**DESCRIPTION OF THE TASK**
Write out the data below in full, unchanged, minus the images.

**DATA**
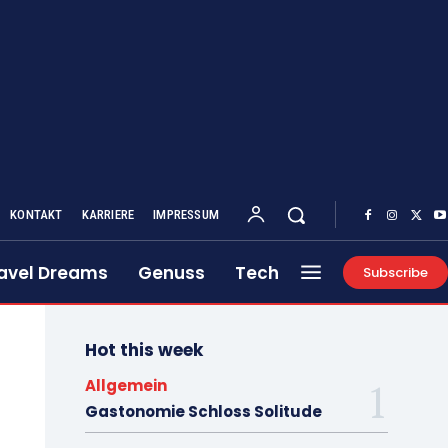
KONTAKT
KARRIERE
IMPRESSUM
avel Dreams
Genuss
Tech
Subscribe
Hot this week
Allgemein
Gastonomie Schloss Solitude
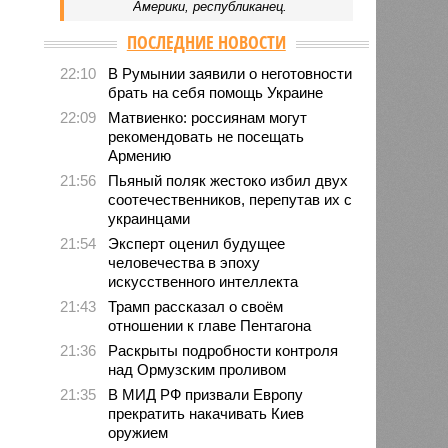
Америки, республиканец.
ПОСЛЕДНИЕ НОВОСТИ
22:10
В Румынии заявили о неготовности
брать на себя помощь Украине
22:09
Матвиенко: россиянам могут
рекомендовать не посещать
Армению
21:56
Пьяный поляк жестоко избил двух
соотечественников, перепутав их с
украинцами
21:54
Эксперт оценил будущее
человечества в эпоху
искусственного интеллекта
21:43
Трамп рассказал о своём
отношении к главе Пентагона
21:36
Раскрыты подробности контроля
над Ормузским проливом
21:35
В МИД РФ призвали Европу
прекратить накачивать Киев
оружием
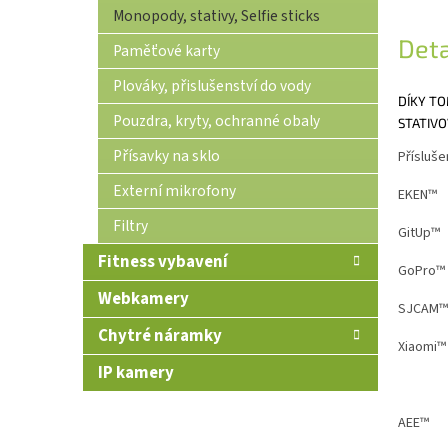
Monopody, stativy, Selfie sticks
Deta
Paměťové karty
Plováky, přislušenství do vody
DÍKY TO
Pouzdra, kryty, ochranné obaly
STATIVO
Přísavky na sklo
Přísluše
Externí mikrofony
EKEN™
Filtry
GitUp™
Fitness vybavení
GoPro™
Webkamery
SJCAM™
Chytré náramky
Xiaomi™
IP kamery
AEE™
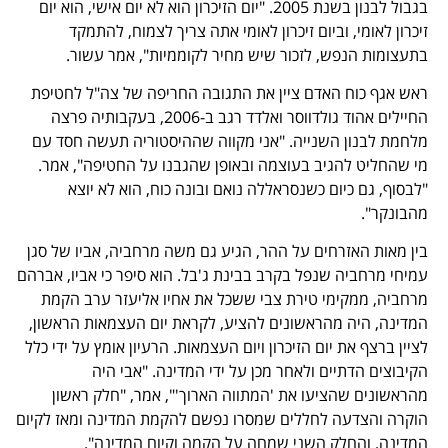
בגבול לבנון בשנת 2005. "יום הזיכרון הוא לא יום אישי, הוא יום
זיכרון לאומי, וביום זיכרון לאומי אתה צריך לצמוח, להתמקד
בתעצומות הנפש, לזכור שיש מחיר לקוממיות", אמר עשור.
ראש אגף כוח האדם ציין את התגובה החריפה של צה"ל לחטיפת
החיילים אהוד גולדווסר ואלדד רגב ב-2006, בעקבותיה פרצה
מלחמת לבנון השנייה. "אני מקווה שההיסטוריה תעשה חסד עם
מי שהחליט להגיב בעוצמה ובאופן שהגבנו על החטיפה", אמר.
"לבסוף, גם כיום כשנסראללה נואם ובונה כוח, הוא לא יוצא
מהבונקר".
בין מאות האזרחים על ההר, הגיע גם משה מרחביה, אביו של סגן
עמיחי מרחביה שנפל בקרב בבינת ג'בל. הוא סיפר כי אביו, אברהם
מרחביה, ממקימי טירת צבי ששכל את אחיו אליעזר ערב הקמת
המדינה, היה מהראשונים להציע, לקראת יום העצמאות הראשון,
לציין ברצף את יום הזיכרון ויום העצמאות. הרעיון אומץ על ידי כלל
הקיבוצים הדתיים ולאחר מכן על ידי המדינה. "אבי היה
מהראשונים שהציעו את 'המתווה הארוך'", אמר, "חלק ראשון
הוקרה והצדעה לחללים שמסרו נפשם להקמת המדינה ומאז לקיום
המדינה, והחלק השני שמחה על הקמה וקיום המדינה".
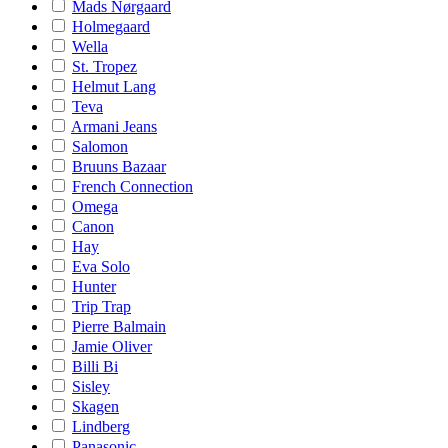
Mads Nørgaard
Holmegaard
Wella
St. Tropez
Helmut Lang
Teva
Armani Jeans
Salomon
Bruuns Bazaar
French Connection
Omega
Canon
Hay
Eva Solo
Hunter
Trip Trap
Pierre Balmain
Jamie Oliver
Billi Bi
Sisley
Skagen
Lindberg
Panasonic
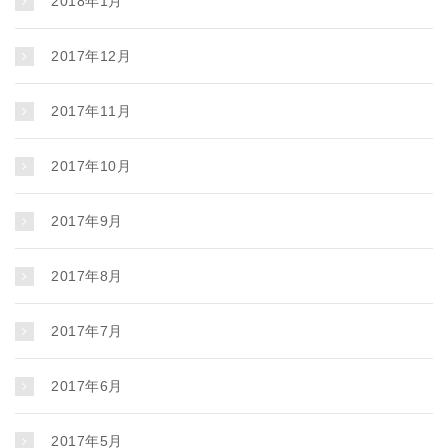
2018年1月
2017年12月
2017年11月
2017年10月
2017年9月
2017年8月
2017年7月
2017年6月
2017年5月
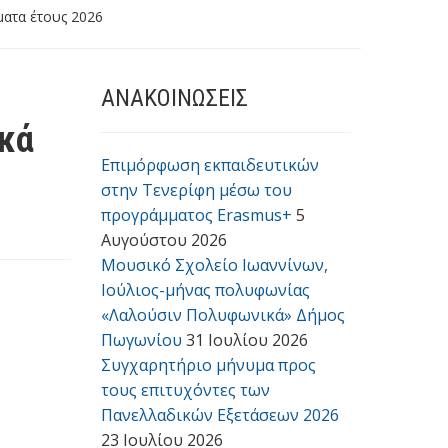
ατα έτους 2026
ΑΝΑΚΟΙΝΩΣΕΙΣ
κά
Επιμόρφωση εκπαιδευτικών
στην Τενερίφη μέσω του
προγράμματος Erasmus+
5
Αυγούστου 2026
Μουσικό Σχολείο Ιωαννίνων,
Ιούλιος-μήνας πολυφωνίας
«Λαλούσιν Πολυφωνικά» Δήμος
Πωγωνίου
31 Ιουλίου 2026
Συγχαρητήριο μήνυμα προς
τους επιτυχόντες των
Πανελλαδικών Εξετάσεων 2026
23 Ιουλίου 2026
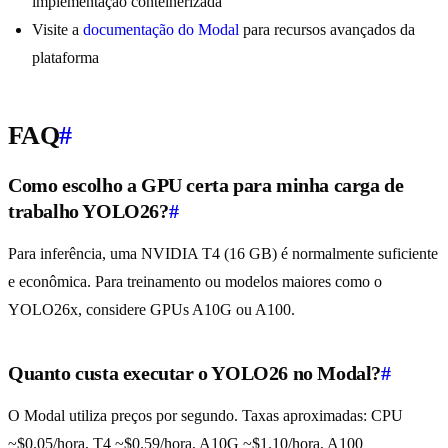
implementação conteinerizada
Visite a
documentação do Modal
para recursos avançados da
plataforma
FAQ
#
Como escolho a GPU certa para minha carga de
trabalho YOLO26?
#
Para inferência, uma NVIDIA T4 (16 GB) é normalmente suficiente
e econômica. Para treinamento ou modelos maiores como o
YOLO26x, considere GPUs A10G ou A100.
Quanto custa executar o YOLO26 no Modal?
#
O Modal utiliza preços por segundo. Taxas aproximadas: CPU
~$0.05/hora, T4 ~$0.59/hora, A10G ~$1.10/hora, A100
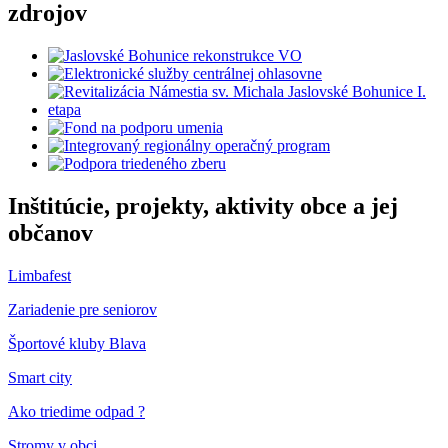
zdrojov
Inštitúcie, projekty, aktivity obce a jej
občanov
Limbafest
Zariadenie pre seniorov
Športové kluby Blava
Smart city
Ako triedime odpad ?
Stromy v obci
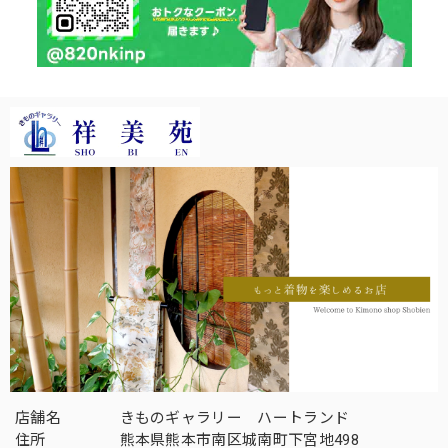
店舗名
きものギャラリー ハートランド
住所
熊本県熊本市南区城南町下宮地498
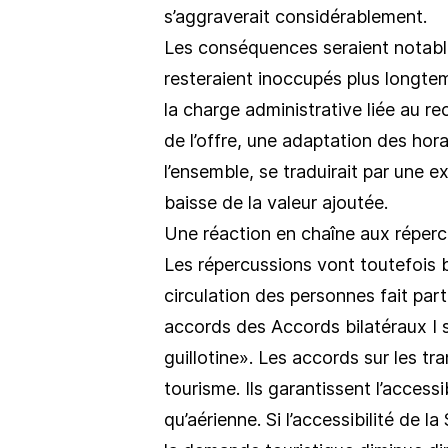
s’aggraverait considérablement.
Les conséquences seraient notabl
resteraient inoccupés plus longtem
la charge administrative liée au re
de l’offre, une adaptation des hora
l’ensemble, se traduirait par une e
baisse de la valeur ajoutée.
Une réaction en chaîne aux réper
Les répercussions vont toutefois bi
circulation des personnes fait part
accords des Accords bilatéraux I 
guillotine». Les accords sur les tr
tourisme. Ils garantissent l’accessi
qu’aérienne. Si l’accessibilité de l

**RESPONSE BELOW**
KONTAKT
KARRIERE
IMPRESSUM
avel Dreams
Genuss
Tech
Subscribe
Hot this week
Allgemein
Gastonomie Schloss Solitude
Америки, республиканец.
ПОСЛЕДНИЕ НОВОСТИ
22:10
В Румынии заявили о неготовности
брать на себя помощь Украине
22:09
Матвиенко: россиянам могут
рекомендовать не посещать
Армению
21:56
Пьяный поляк жестоко избил двух
соотечественников, перепутав их с
украинцами
21:54
Эксперт оценил будущее
человечества в эпоху
искусственного интеллекта
21:43
Трамп рассказал о своём
отношении к главе Пентагона
21:36
Раскрыты подробности контроля
над Ормузским проливом
21:35
В МИД РФ призвали Европу
прекратить накачивать Киев
оружием
Monopody, stativy, Selfie sticks
Deta
Paměťové karty
Plováky, přislušenství do vody
DÍKY TO
Pouzdra, kryty, ochranné obaly
STATIVO
Přísavky na sklo
Přísluše
Externí mikrofony
EKEN™
Filtry
GitUp™
Fitness vybavení
GoPro™
Webkamery
SJCAM™
Chytré náramky
Xiaomi™
IP kamery
AEE™
בגבול לבנון בשנת 2005. "יום הזיכרון הוא לא יום אישי, הוא יום
זיכרון לאומי, וביום זיכרון לאומי אתה צריך לצמוח, להתמקד
בתעצומות הנפש, לזכור שיש מחיר לקוממיות", אמר עשור.
ראש אגף כוח האדם ציין את התגובה החריפה של צה"ל לחטיפת
החיילים אהוד גולדווסר ואלדד רגב ב-2006, בעקבותיה פרצה
מלחמת לבנון השנייה. "אני מקווה שההיסטוריה תעשה חסד עם
מי שהחליט להגיב בעוצמה ובאופן שהגבנו על החטיפה", אמר.
"לבסוף, גם כיום כשנסראללה נואם ובונה כוח, הוא לא יוצא
מהבונקר".
בין מאות האזרחים על ההר, הגיע גם משה מרחביה, אביו של סגן
עמיחי מרחביה שנפל בקרב בבינת ג'בל. הוא סיפר כי אביו, אברהם
מרחביה, ממקימי טירת צבי ששכל את אחיו אליעזר ערב הקמת
המדינה, היה מהראשונים להציע, לקראת יום העצמאות הראשון,
לציין ברצף את יום הזיכרון ויום העצמאות. הרעיון אומץ על ידי כלל
הקיבוצים הדתיים ולאחר מכן על ידי המדינה. "אבי היה
מהראשונים שהציעו את 'המתווה הארוך'", אמר, "חלק ראשון
הוקרה והצדעה לחללים שמסרו נפשם להקמת המדינה ומאז לקיום
המדינה, והחלק השני שמחה על הקמה וקיום המדינה".
Mads Nørgaard
Holmegaard
Wella
St. Tropez
Helmut Lang
Teva
Armani Jeans
Salomon
Bruuns Bazaar
French Connection
Omega
Canon
Hay
Eva Solo
Hunter
Trip Trap
Pierre Balmain
Jamie Oliver
Billi Bi
Sisley
Skagen
Lindberg
Panasonic
2018年1月
2017年12月
2017年11月
2017年10月
2017年9月
2017年8月
2017年7月
2017年6月
2017年5月
ατα έτους 2026
ΑΝΑΚΟΙΝΩΣΕΙΣ
κά
Επιμόρφωση εκπαιδευτικών
στην Τενερίφη μέσω του
προγράμματος Erasmus+
5
Αυγούστου 2026
Μουσικό Σχολείο Ιωαννίνων,
Ιούλιος-μήνας πολυφωνίας
«Λαλούσιν Πολυφωνικά» Δήμος
Πωγωνίου
31 Ιουλίου 2026
Συγχαρητήριο μήνυμα προς
τους επιτυχόντες των
Πανελλαδικών Εξετάσεων 2026
23 Ιουλίου 2026
implementação conteinerizada
Visite a
documentação do Modal
para recursos avançados da
plataforma
FAQ
#
Como escolho a GPU certa para minha carga de
trabalho YOLO26?
#
Para inferência, uma NVIDIA T4 (16 GB) é normalmente suficiente
e econômica. Para treinamento ou modelos maiores como o
YOLO26x, considere GPUs A10G ou A100.
Quanto custa executar o YOLO26 no Modal?
#
O Modal utiliza preços por segundo. Taxas aproximadas: CPU
~$0.05/hora, T4 ~$0.59/hora, A10G ~$1.10/hora, A100
zdrojov
Inštitúcie, projekty, aktivity obce a jej
občanov
Limbafest
Zariadenie pre seniorov
Športové kluby Blava
Smart city
Ako triedime odpad ?
Stromy v obci
店舗名
きものギャラリー ハートランド
住所
熊本県熊本市南区城南町下宮地498
s’aggraverait considérablement.
Les conséquences seraient notabl
resteraient inoccupés plus longtem
la charge administrative liée au re
de l’offre, une adaptation des hora
l’ensemble, se traduirait par une e
baisse de la valeur ajoutée.
Une réaction en chaîne aux réper
Les répercussions vont toutefois bi
circulation des personnes fait part
accords des Accords bilatéraux I 
guillotine». Les accords sur les tr
tourisme. Ils garantissent l’accessi
qu’aérienne. Si l’accessibilité de l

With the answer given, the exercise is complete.